At that time, his anticipated release date was 2115. Instead, Bryant was released July 12, 2004, said Cynthia Dillard, deputy director of the Board of Pardons and Paroles.

Dillard said that as Alabama moves toward so-called truth in sentencing, more nonviolent criminals such as Bryant will receive shorter sentences.

The truth-in-sentencing concept calls for the actual time served by prisoners to more closely reflect the number of years judges hand down.

Truth-in-sentencing advocates, many of them crime victims who feel mistreated or misled by the justice system, say that parole and time off for good behavior too often undercut the will of judges and district attorneys.

Miriam Shehane, director of Victims of Crime and Leniency, or VOCAL, said it's better for victims to know for certain how long a criminal will serve at sentencing than to later receive a letter from the parole board informing them of an early release.

"If the sentences aren't as long, when you walk out of the courtroom you'll be assured that sentencing (will stay the same)," said Shehane, whose group is based in Montgomery.

Bryant was released by a temporary board that lawmakers created in 2003 at the urging of Gov. Bob Riley, who said the panel was needed to reduce prison overcrowding by expediting paroles. With more than 28,000 inmates, the state's prison population is again approaching its peak of about 28,500, reached before the creation of the second parole board.

Bryant, who was convicted of stealing $3.5 million from the bank accounts of retarded adults, orphaned children, physically handicapped veterans and others, deserved a long sentence, Tyson said.

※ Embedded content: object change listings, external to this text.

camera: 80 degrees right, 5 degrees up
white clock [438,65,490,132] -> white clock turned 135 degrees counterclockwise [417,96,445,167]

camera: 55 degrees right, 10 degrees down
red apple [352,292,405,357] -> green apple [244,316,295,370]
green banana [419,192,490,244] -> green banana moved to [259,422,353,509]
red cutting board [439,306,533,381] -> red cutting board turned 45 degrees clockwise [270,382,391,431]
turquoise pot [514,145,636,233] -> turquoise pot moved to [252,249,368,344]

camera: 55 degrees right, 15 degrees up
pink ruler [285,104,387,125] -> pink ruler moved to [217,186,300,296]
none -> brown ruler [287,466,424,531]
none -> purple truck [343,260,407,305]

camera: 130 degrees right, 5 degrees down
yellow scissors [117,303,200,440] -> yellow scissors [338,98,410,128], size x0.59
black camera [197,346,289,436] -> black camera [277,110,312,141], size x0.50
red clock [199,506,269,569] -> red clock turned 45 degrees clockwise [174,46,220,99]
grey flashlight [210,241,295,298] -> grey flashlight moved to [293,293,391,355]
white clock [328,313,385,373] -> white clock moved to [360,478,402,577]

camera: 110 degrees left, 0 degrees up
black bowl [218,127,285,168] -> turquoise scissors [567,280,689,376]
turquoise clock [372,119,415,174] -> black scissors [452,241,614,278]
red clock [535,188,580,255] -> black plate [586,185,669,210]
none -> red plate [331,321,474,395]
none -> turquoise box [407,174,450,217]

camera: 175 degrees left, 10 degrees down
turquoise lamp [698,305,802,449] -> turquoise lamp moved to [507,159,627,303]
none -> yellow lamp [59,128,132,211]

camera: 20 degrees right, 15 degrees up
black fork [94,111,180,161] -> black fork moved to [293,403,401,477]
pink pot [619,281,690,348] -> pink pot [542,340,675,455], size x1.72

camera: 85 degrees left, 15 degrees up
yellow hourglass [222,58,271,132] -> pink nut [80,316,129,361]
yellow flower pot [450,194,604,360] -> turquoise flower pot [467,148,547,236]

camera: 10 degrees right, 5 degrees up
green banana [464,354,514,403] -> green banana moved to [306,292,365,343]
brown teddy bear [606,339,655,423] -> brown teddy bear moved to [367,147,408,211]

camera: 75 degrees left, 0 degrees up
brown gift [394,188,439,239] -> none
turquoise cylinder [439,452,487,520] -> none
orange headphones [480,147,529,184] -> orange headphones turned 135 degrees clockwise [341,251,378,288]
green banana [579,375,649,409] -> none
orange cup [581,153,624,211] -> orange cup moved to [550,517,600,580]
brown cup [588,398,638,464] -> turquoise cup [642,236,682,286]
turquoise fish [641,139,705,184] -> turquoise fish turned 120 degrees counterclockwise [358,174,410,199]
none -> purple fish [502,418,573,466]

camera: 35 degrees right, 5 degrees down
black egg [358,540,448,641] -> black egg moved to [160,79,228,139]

The district attorney said there were more than 300 cases that his office could have brought against Bryant and didn't.

"There is really no question in my mind that he had been stealing for 20 years," Tyson said. "The suggestion that he didn't cause injury is ludicrous."

Most of the money that Bryant took was not recovered, and accountants never determined exactly how much was actually plundered.

"Don't tell me that white-collar crime doesn't result in injuries," Tyson said.

As county conservator from 1973 to 1995, Bryant managed the financial affairs of people deemed to be wards of the county. He opened accounts for them, managed their assets and issued checks to pay their medical bills and other expenses.

Bryant also managed the finances of private clients, and it was one of them who first suspected she'd been robbed. In 1995 attorneys for the woman alerted authorities after discovering that $1.8 million had seemingly disappeared from an account.

Bryant almost immediately admitted taking the money and checked himself into a mental hospital. He later claimed that his addiction to the prescription painkiller Lortab fueled his crimes.

Unless he is pardoned, Bryant will remain on parole until 2015, Dillard said.

"No doubt he has a lot of restitution," she said.

When he was sentenced, Bryant was ordered to pay $3.47 million in restitution to his victims. Bryant said in 2002 that he was trying to pay as much as he could, but, "I'm 68 years old. I don't have a whole lot of time left to pay it."

The Alabama Sentencing Commission is recommending voluntary sentencing guidelines for judges and district attorneys for 26 felony offenses. If those guidelines are adopted by the Legislature, the commission will continue to move closer toward truth in sentencing, said Lynda Flynt, the commission's executive director.

Flynt said the commission does not specifically look at white-collar crimes, such as those Bryant committed, but rather treats theft as the state's criminal code does -- based on the amount of money taken.

Under the Alabama Criminal Code, a first-degree theft of property -- Bryant had six counts -- is defined as: theft of property, which exceeds $2,500 in value, or property of any value taken from the person of another.

"I would much rather see (Bryant) out then see a murderer out," Flynt said. "And that's what it's going to come down to: Who are you going to release? The violent, the ones that you are afraid of ... or the ones that you aren't scared of?"

Tyson said that despite prison overcrowding, Bryant deserves to be in prison.

"We are just going to have to build more prisons, aren't we?" he said.